Ucraina, la polizia colpisce giornalisti e medici soccorritori

Il rapporto di Human Rights Watch è chiaro: sono almeno tredici i casi in cui la polizia in Ucraina ha usato violenza contro giornalisti e medici. Si legge infatti sul sito dell’organizzazione che i poliziotti hanno “Colpito con pallottole di gomma o ferito con granate per stordirli” mentre più avanti si legge di peggio: “[…] in alcuni casi la polizia ha deliberatamente preso di mira giornalisti e medici che non stavano prendendo parte alle proteste“. Secondo il gruppo di protesta non governativo, il numero dei casi aumenterebbe a sessanta e come ha affermato Anna Neistat, responsabile del programma Human Rights, non è credibile che accidentalmente vengano feriti dozzine di giornalisti e medici.

Sia i medici, i paramedici che i giornalisti intervistati da Human Rights Watch hanno confermato di indossare sempre indumenti con la croce rossa stampata e pettorine e casco con la scritta “Press” (stampa, ndr.). La denuncia riguarda le giornate comprese fra il 19 e il 22 gennaio quando i poliziotti erano armati fino ai denti per contenere le proteste a Kiev: gas lacrimogeni, proiettili di gomma e persino cannoni ad acqua. Peccato che siano stati presi letteralmente di mira anche coloro che erano lì per altri motivi.

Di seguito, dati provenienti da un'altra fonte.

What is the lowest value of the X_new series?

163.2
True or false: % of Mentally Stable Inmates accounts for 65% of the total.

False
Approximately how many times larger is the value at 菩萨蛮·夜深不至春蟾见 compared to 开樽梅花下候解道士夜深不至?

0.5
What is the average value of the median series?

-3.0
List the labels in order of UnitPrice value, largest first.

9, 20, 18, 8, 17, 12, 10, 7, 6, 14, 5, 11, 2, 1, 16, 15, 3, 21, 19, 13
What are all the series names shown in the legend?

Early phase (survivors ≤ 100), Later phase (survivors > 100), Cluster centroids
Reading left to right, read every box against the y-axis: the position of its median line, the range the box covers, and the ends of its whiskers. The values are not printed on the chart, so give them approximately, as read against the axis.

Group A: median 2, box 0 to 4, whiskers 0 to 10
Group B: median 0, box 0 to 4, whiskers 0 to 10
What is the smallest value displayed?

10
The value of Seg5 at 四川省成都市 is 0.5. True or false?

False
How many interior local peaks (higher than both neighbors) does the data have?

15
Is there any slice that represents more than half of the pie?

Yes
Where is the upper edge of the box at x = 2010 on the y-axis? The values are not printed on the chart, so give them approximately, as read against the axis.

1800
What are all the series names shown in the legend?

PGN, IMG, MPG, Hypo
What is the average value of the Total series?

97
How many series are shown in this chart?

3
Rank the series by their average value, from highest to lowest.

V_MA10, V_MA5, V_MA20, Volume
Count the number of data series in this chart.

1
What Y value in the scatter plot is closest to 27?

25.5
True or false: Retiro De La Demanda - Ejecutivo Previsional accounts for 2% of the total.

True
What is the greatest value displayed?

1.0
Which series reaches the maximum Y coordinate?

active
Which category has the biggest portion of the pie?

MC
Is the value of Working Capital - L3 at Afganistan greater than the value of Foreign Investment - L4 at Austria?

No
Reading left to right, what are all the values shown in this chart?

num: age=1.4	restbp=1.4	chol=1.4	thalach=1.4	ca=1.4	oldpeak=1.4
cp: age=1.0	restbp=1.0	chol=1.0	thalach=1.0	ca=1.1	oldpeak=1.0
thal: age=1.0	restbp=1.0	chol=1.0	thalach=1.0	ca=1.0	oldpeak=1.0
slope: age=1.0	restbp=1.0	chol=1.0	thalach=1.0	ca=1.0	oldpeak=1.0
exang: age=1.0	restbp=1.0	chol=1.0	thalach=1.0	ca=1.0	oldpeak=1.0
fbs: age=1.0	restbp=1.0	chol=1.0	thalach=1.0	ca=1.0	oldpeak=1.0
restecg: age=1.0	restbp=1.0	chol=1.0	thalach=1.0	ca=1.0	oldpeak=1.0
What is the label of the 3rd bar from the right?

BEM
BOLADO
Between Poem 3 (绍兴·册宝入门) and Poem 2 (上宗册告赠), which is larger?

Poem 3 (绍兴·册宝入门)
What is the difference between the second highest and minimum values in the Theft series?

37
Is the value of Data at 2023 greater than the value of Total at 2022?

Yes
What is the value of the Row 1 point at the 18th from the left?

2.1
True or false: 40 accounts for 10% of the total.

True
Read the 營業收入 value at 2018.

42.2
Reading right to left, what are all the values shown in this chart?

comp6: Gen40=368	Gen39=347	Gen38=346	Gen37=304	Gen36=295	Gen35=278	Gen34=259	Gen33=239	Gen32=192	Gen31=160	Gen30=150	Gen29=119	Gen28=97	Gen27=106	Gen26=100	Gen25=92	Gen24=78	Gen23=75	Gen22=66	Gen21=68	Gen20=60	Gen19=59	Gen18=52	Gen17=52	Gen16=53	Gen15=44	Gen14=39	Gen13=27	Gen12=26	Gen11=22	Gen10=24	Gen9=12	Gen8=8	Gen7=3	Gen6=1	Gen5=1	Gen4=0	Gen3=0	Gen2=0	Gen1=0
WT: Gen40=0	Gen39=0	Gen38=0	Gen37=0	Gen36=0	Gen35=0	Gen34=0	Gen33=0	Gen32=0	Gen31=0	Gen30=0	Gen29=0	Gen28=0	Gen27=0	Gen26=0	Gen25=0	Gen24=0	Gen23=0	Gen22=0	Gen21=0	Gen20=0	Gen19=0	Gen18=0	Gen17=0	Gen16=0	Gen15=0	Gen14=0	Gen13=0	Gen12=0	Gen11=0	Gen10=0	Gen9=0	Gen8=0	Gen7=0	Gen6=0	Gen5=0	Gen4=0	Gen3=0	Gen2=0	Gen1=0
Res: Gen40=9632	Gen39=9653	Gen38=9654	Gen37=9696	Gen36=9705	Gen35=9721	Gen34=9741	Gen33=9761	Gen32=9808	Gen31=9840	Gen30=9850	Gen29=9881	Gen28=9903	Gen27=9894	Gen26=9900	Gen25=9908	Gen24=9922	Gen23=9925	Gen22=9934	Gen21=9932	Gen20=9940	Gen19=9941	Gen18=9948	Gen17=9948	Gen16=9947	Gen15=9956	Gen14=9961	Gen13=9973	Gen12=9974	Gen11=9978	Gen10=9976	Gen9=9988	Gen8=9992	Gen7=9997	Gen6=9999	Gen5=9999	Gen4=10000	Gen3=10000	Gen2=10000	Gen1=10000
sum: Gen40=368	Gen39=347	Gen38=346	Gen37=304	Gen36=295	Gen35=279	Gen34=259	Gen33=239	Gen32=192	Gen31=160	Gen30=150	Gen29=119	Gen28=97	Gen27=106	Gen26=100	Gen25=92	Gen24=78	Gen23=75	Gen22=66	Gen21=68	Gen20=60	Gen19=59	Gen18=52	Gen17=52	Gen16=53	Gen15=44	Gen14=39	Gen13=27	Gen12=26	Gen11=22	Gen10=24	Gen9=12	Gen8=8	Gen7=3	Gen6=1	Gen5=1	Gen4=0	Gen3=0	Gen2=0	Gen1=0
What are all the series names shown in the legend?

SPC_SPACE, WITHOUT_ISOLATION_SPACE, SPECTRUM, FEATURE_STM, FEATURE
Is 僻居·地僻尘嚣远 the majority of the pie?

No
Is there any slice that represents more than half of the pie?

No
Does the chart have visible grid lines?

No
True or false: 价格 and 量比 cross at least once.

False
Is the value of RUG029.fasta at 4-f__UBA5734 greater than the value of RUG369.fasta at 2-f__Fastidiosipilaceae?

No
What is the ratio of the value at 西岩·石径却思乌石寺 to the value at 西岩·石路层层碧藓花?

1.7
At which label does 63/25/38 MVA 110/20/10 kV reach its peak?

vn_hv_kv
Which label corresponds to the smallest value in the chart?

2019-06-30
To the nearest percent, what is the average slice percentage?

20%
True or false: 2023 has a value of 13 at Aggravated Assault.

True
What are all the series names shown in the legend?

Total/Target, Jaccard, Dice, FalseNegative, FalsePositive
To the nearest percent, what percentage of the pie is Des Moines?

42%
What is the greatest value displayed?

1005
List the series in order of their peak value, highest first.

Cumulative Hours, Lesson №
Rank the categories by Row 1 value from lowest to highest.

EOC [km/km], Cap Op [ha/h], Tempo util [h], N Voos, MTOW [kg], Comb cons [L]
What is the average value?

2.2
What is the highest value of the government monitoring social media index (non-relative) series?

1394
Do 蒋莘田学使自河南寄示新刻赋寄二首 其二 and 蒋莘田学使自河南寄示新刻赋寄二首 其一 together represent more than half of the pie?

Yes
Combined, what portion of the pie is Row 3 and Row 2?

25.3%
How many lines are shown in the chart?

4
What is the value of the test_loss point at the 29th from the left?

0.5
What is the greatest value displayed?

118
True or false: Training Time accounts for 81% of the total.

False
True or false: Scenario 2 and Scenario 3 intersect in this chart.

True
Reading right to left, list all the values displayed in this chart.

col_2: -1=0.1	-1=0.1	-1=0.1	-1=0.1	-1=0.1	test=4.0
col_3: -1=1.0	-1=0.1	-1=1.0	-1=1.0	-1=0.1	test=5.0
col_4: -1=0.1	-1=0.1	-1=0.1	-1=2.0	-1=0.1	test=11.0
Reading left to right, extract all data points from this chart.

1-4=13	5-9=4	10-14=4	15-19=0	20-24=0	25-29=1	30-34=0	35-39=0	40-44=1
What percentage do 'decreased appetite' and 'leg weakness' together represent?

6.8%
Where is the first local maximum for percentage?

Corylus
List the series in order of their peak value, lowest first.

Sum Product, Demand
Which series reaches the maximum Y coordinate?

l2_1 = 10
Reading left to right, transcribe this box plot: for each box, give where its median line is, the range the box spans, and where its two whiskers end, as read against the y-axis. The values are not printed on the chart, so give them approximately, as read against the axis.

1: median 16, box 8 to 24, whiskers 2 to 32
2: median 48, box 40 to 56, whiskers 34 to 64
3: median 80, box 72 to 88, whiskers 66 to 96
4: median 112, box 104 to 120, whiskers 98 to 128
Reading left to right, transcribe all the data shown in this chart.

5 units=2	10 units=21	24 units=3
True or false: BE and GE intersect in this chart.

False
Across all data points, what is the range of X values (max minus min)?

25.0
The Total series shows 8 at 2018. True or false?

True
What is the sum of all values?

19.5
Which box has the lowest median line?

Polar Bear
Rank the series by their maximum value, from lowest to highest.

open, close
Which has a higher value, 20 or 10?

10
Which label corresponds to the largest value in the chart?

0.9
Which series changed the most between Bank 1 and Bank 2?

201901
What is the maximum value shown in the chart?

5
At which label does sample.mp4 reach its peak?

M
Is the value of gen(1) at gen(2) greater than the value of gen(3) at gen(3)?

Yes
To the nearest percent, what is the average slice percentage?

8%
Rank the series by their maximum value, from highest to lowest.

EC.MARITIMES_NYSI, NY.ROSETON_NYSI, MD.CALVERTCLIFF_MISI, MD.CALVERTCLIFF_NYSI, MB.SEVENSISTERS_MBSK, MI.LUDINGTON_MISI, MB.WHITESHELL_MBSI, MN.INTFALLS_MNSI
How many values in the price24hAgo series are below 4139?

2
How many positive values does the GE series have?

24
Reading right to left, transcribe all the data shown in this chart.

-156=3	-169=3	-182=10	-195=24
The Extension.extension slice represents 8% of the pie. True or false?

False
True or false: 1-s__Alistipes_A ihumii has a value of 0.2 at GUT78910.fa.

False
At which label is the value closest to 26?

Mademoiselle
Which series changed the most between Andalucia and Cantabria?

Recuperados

Due le curiosità sul caso. La prima riguarda una direttiva emanata dal Ministero dell’Interno ucraino che dopo gli incidenti del 2013, obbliga i giornalisti a vestire gilè arancioni catarifrangenti proprio per far sì che non vengano colpiti accidentalmente. La seconda riguarda una nota, sempre del Ministero, apparsa sul sito stesso il 23 gennaio in cui si sostiene che la polizia ha usato un megafono ordinando ai manifestanti di disperdersi, diverse volte nel giorno del 19 gennaio, accusando i partecipanti alle proteste che le loro violente azioni erano illegali. A questo punto l’ammissione a metà: la polizia è stata costretta ad usare la forza, non ha avuto scelta.

Ecco la testimonianza di Ola Shatna, 21 anni, giornalista riguardo i fatti del 22 gennaio: “Mi sono girata per allontanarmi e in una frazione di secondo mi sono ritrovata inginocchiata sull’asfalto, dopo aver sentito un forte rumore, e ho visto il mio casco rotto per terra. Mi devono aver colpito sulla testa con un manganello, non ho nemmeno capito cosa mi fosse successo, che hanno incominciato a prendermi a calci. Mi hanno preso il cellulare minacciando di rompere la macchina fotografica. Mi hanno detto ‘Vai al diavolo, corri e vai a lagnarti all’ospedale, digli che sei stata picchiata‘. Si stavano solo divertendo, insultandomi. Sono riuscita ad alzarmi e ho iniziato a battere in ritirata, ma ancora chiedendo indietro il mio cellulare. In quel momento, quando ero a cinque o sei metri distanti da loro, uno dei poliziotti ha alzato il suo fucile e mi ha sparato contro pallottole di gomma nella schiena. I proiettili non hanno attraversato il mio giubbotto ma mi hanno colpita molto forte“.

I medici presenti sul luogo delle manifestazioni più violente hanno ribadito il particolare di indossare le giacche della Croce Rossa Ucraina o una maglietta bianca sulla quale campeggiava una croce rossa e la scritta “Medical Aid” (Pronto Soccorso, ndr) indossata sopra i vestiti invernali, viste le temperature. Alcuni di loro indossavano anche un casco bianco con una croce rossa disegnata. I medici intervistati denunciano che nel momento in cui arrivarono sul posto per prestare soccorso ai feriti avevano con sé barelle e kit per il primo soccorso. Inconfondibili dunque.

Una macchia infame che infanga un sistema già corrotto, ma che non si pensava fino a questo punto. Ecco che allora le proteste cambiano volto in un certo senso, forse qualcuno inizierà a vederle con un occhio diverso. Non si tratta solo della scelta “europeista” quella che incendia e arma le piazze e gli ucraini a Kiev, dietro c’è molto di più ed ora è stato palesemente reso pubblico, nel caso qualcuno avesse ancora dubbi.